Dopo un giorno da incubo l'assessore ammette: «Punto di non ritorno»

«Trenord inadeguata». La Regione interviene duramente contro l'azienda dei Trasporti regionali partecipata al cinquanta per cento con Trenitalia. «Il punto di non ritorno è stato oltrepassato» ha scritto ieri l'assessore ai Trasporti Claudia Maria Terzi a Trenord dopo le soppressioni in serie che si sono verificate ieri, una giornata da incubo sopratutto sulle tratte lecchesi. Dieci treni sono stati cancellati sulla linea ferroviaria Bergamo-Treviglio, 17 sulla Lecco-Molteno-Como e dieci sulla Lecco-Molteno-Milano.
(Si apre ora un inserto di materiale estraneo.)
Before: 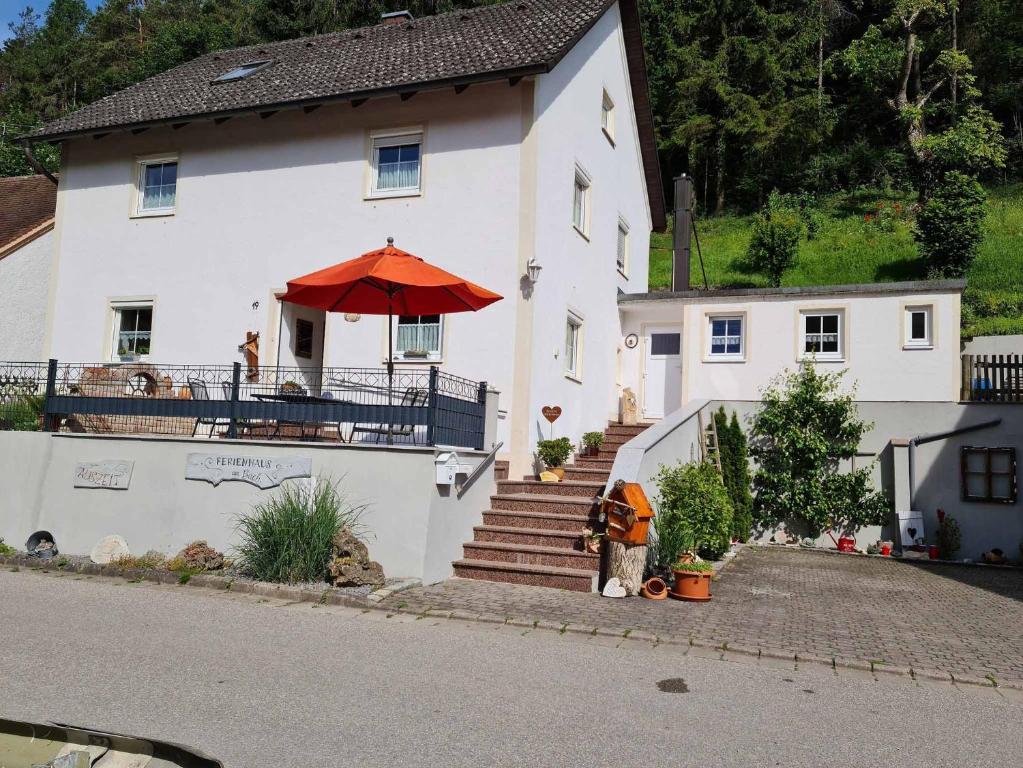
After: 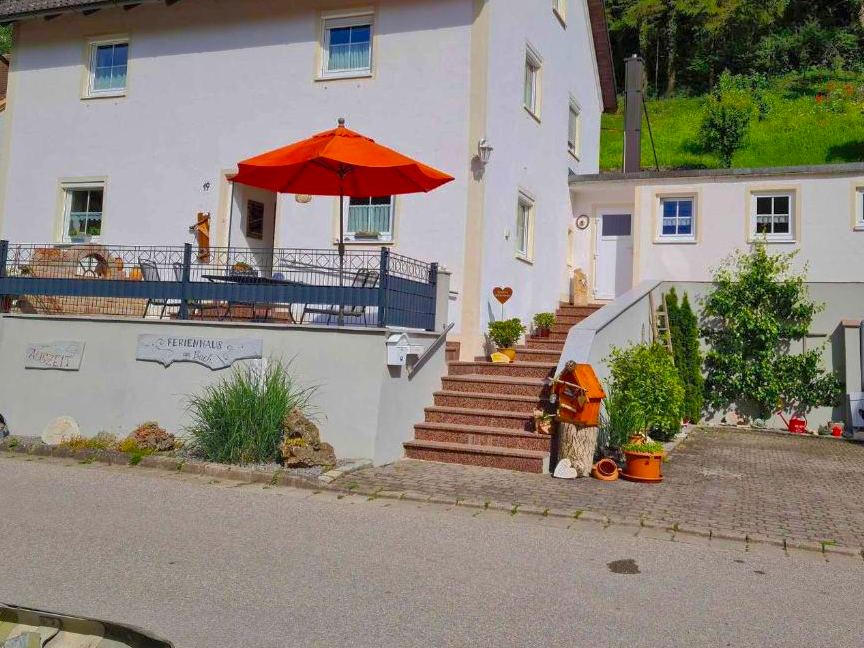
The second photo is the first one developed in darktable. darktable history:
shadows and highlights: shadows 60, highlights -60
velvia: strength 32%, mid-tones bias 0.2
crop and rotate: left 4.842%, top 15.51%, right 10.668%
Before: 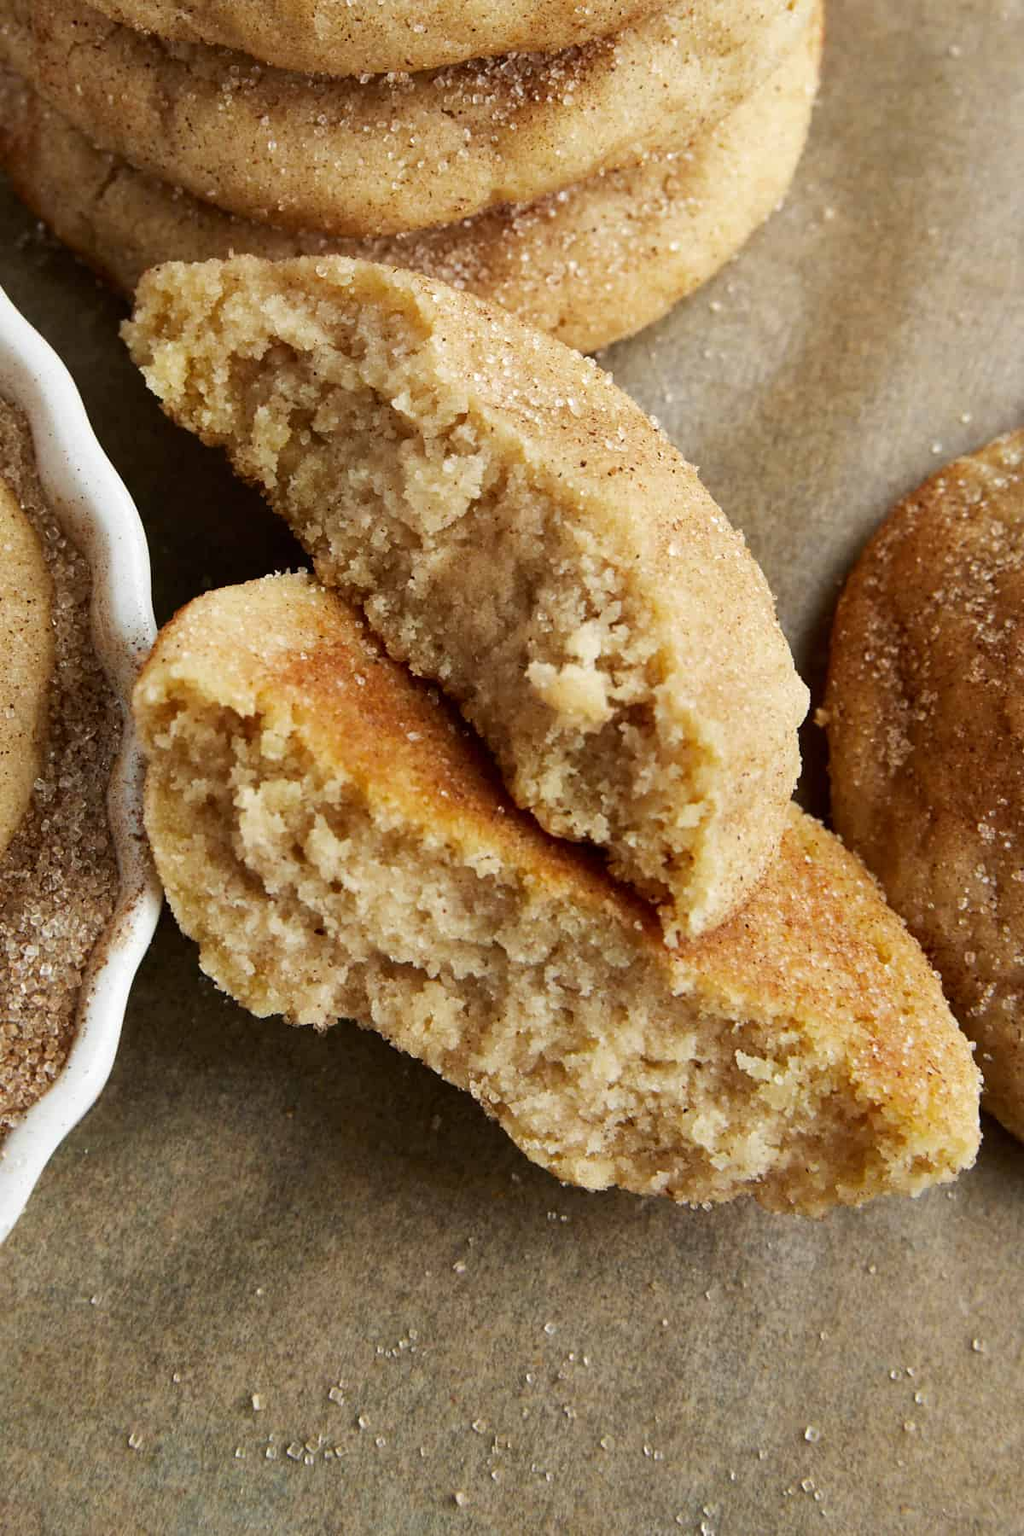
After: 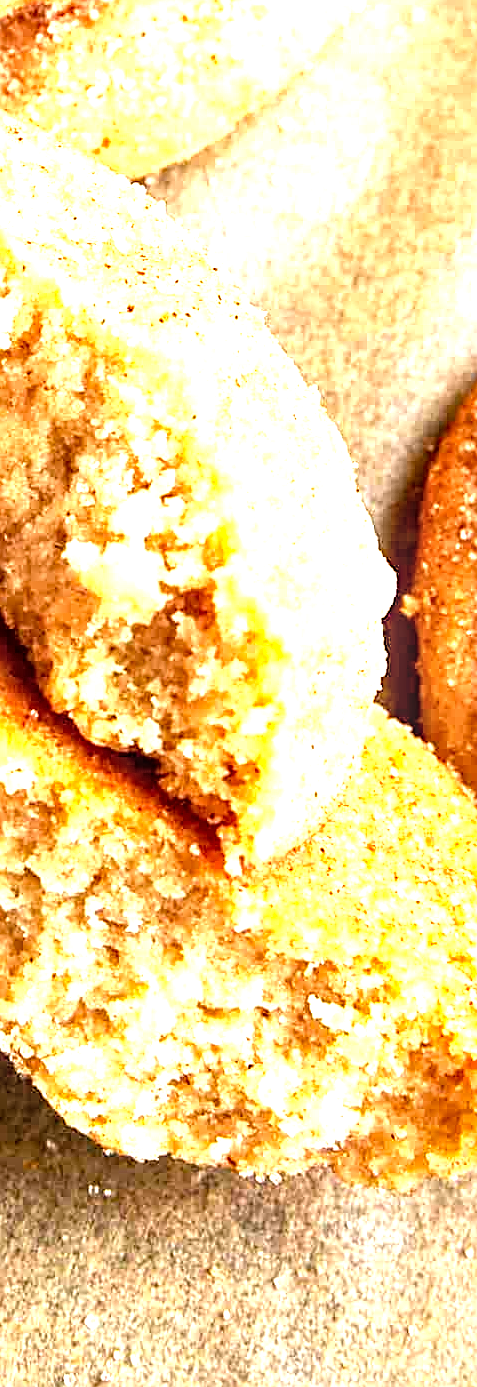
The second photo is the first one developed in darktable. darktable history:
sharpen: amount 0.493
crop: left 46.139%, top 13.075%, right 14.051%, bottom 9.848%
exposure: black level correction 0, exposure 1.612 EV, compensate highlight preservation false
haze removal: adaptive false
local contrast: detail 142%
tone equalizer: -8 EV -0.385 EV, -7 EV -0.354 EV, -6 EV -0.302 EV, -5 EV -0.262 EV, -3 EV 0.25 EV, -2 EV 0.357 EV, -1 EV 0.403 EV, +0 EV 0.404 EV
«Siamo al cospetto di una catena di disservizi quotidiani che investe, a vari livelli, tutte le linee lombarde. Quanto successo oggi (ieri, ndr) - accusa l'assessore -, con decine e decine di corse cancellate in una sola giornata sulle medesime tratte, è l'ultimo caso eclatante di una lunga serie e riflette la sostanziale inadeguatezza di Trenord, incapace di assicurare un servizio che possa definirsi tale». Terzi ha immediatamente chiesto spiegazioni alla società. «Per quanto riguarda la Bergamo-Treviglio - dice - mi è stato riferito che tutto è derivato dal guasto a un singolo treno nella serata precedente. Mi chiedo come sia possibile che questo abbia comportato l'azzeramento, di fatto, delle corse per tutta la giornata successiva, con le aggravanti di un preavviso poco tempestivo e di problemi nella predisposizione delle navette sostitutive. Mi riservo di fare tutte le verifiche del caso, ma è chiaro che molti problemi ai treni sono connessi alla vetustà del parco mezzi». Ricorda che la Regione è «intervenuta finanziando l'acquisto di nuovi convogli che, dati i tempi tecnici non certo brevi, potranno entrare in servizio a partire dal 2020». Per la Lecco-Molteno-Como e la Lecco-Molteno-Milano, continua la Terzi, le soppressioni secondo quanto riferito dall'azienda «paiono legate alla carenza di personale: nuove assunzioni sono previste nei prossimi mesi, ma evidentemente la società sta scontando una programmazione deficitaria da questo punto di vista, con i piani occupazionali aziendali che non hanno tenuto conto della curva dei pensionamenti del personale più anziano». Nei confronti di Trenord, «società che non controlliamo direttamente ed è compartecipata alla pari da Trenitalia - conclude -, eroghiamo pesanti sanzioni che però di certo non compensano i disagi che i cittadini sono costretti a subire».